### EXERCISE
Output the whole listing exactly, except for the pictures in it.

### PROVIDED DATA
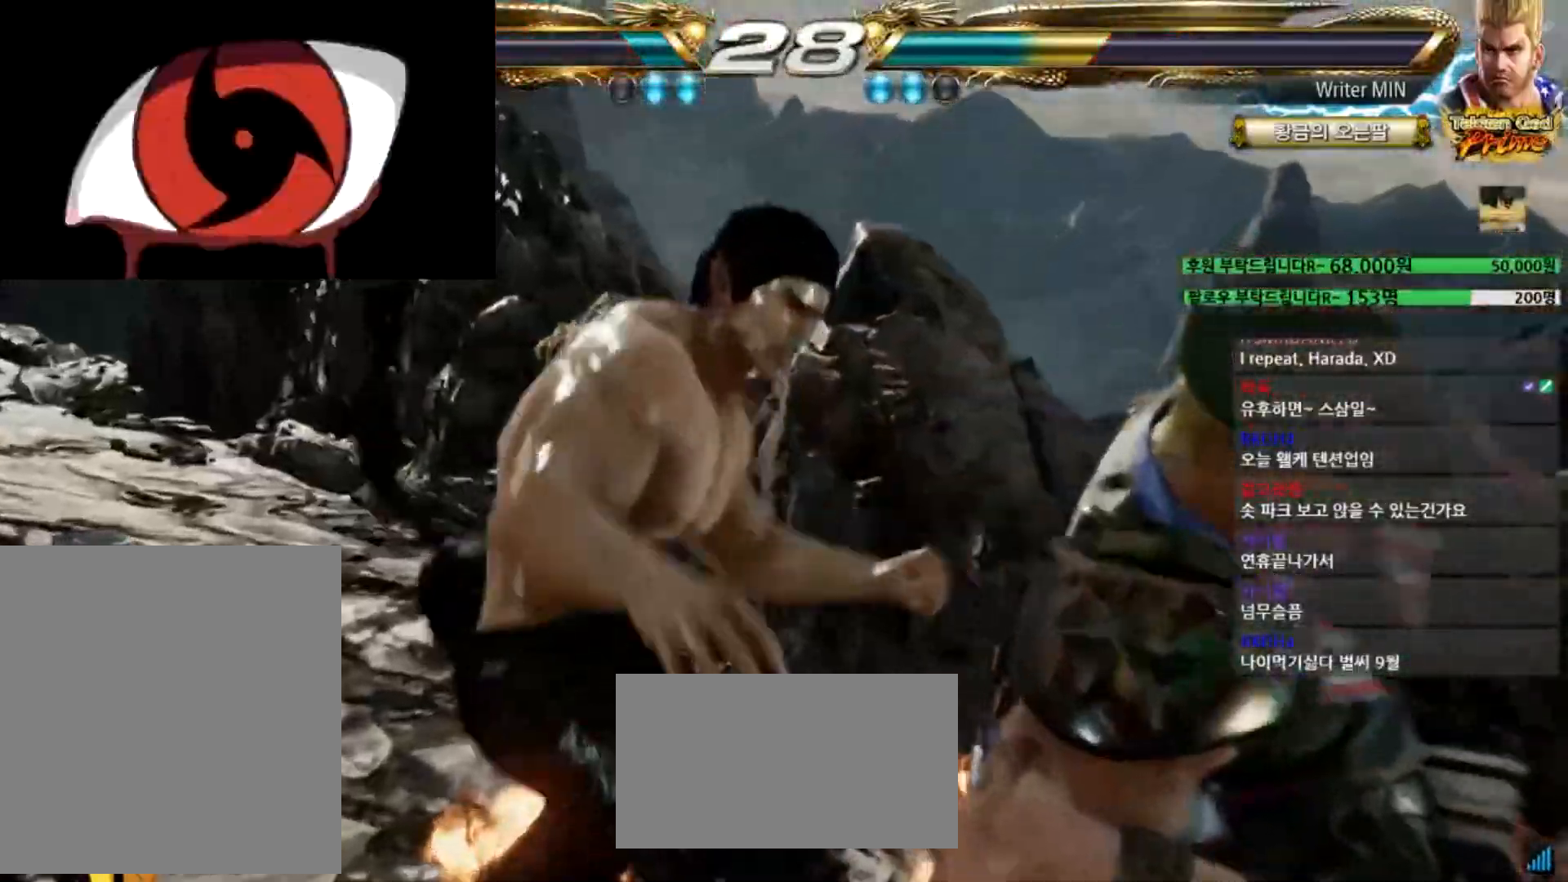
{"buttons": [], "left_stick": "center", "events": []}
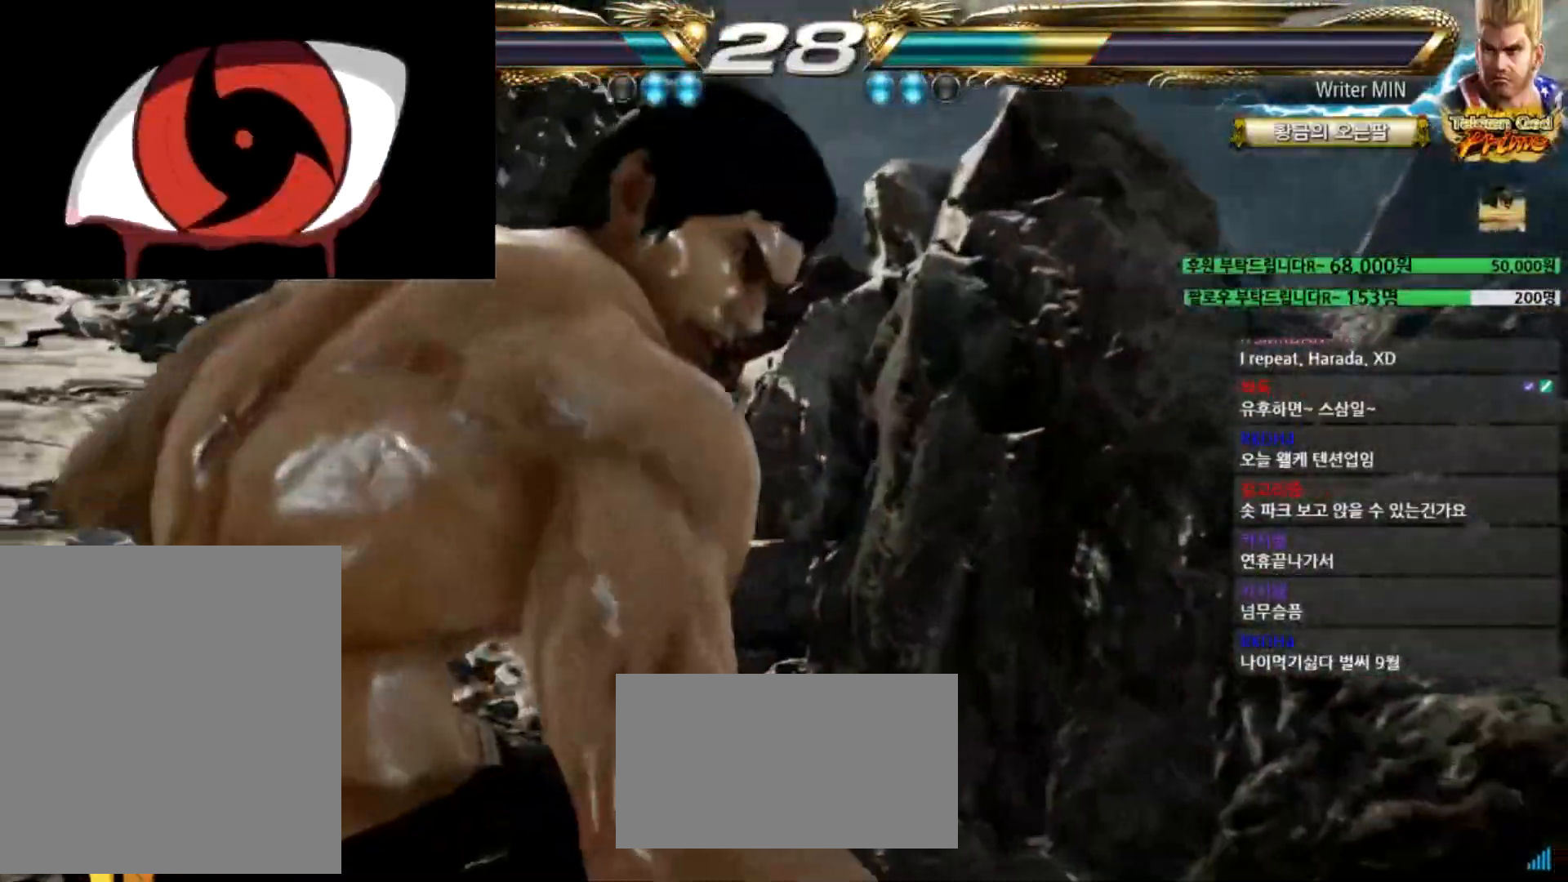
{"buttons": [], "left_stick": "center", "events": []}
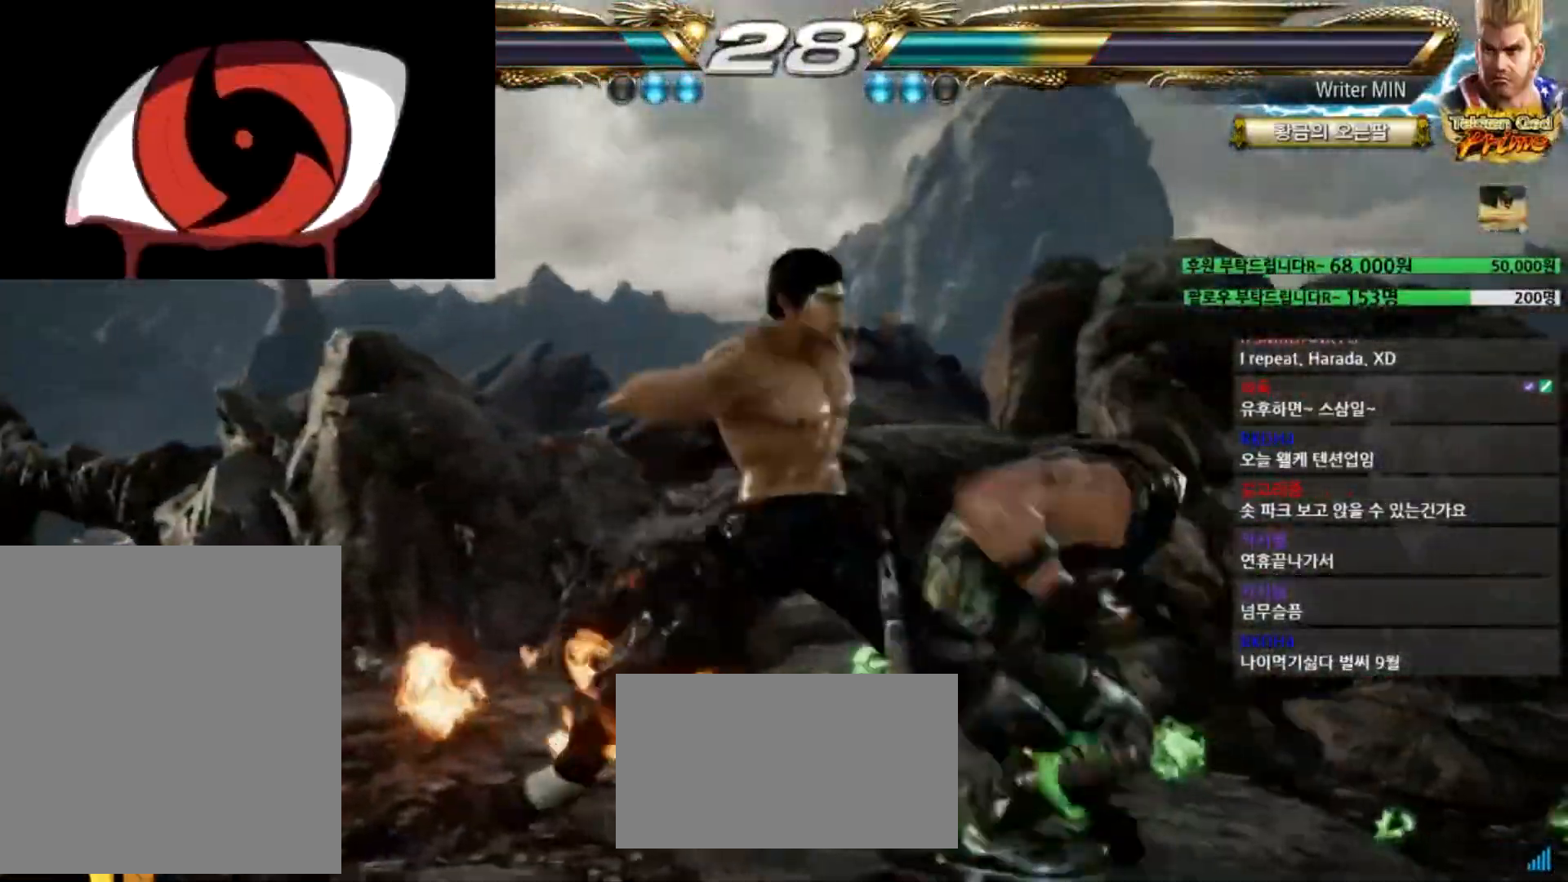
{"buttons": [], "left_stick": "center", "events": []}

### RESPONSE TO THE TASK
{"buttons": [], "left_stick": "center", "events": []}
{"buttons": [], "left_stick": "center", "events": []}
{"buttons": [], "left_stick": "center", "events": []}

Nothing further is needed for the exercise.